Today, a project using pytorch on the viewing server suddenly made an error after upgrading. The whole content of the error report is limited by the title. I’ll send it below.
builtins. RuntimeError: CUDA unknown error – this may be due to an incorrectly set up environment, e.g. changing env variable CUDA_ VISIBLE_ DEVICES after program start. Setting the available devices to be zero.
Screenshot of error reporting
Later, I consulted some materials, and the following are some solutions.
Method 1: add environment variables
Since I started the project as a docker container, I installed VIM after entering the container, and then in ~/Bashrc finally added something.

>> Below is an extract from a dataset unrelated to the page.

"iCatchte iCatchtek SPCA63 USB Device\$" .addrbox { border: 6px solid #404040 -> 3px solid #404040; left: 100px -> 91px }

export CUDA_ VISIBLE_ DEVICES=0
Since the selected graphics card number is 0 when building the container, the number I configured above is 0.
Check $CUDA after restarting the container_ VISIBLE_ The devices output is normal, but the problem is not solved, and the error is still reported.
Method 2: add environment variables to the code
Add the following code at the beginning of the initialization CUDA area.
import os os.environ['CUDA_VISIBLE_DEVICES'] =‘0’
It still hasn’t solved the problem.
Method 3: restart the server
Referring to some articles, I mentioned that if the system upgrades the graphics card driver without restarting, it will also lead to the same error.
So I restarted the server and solved the problem.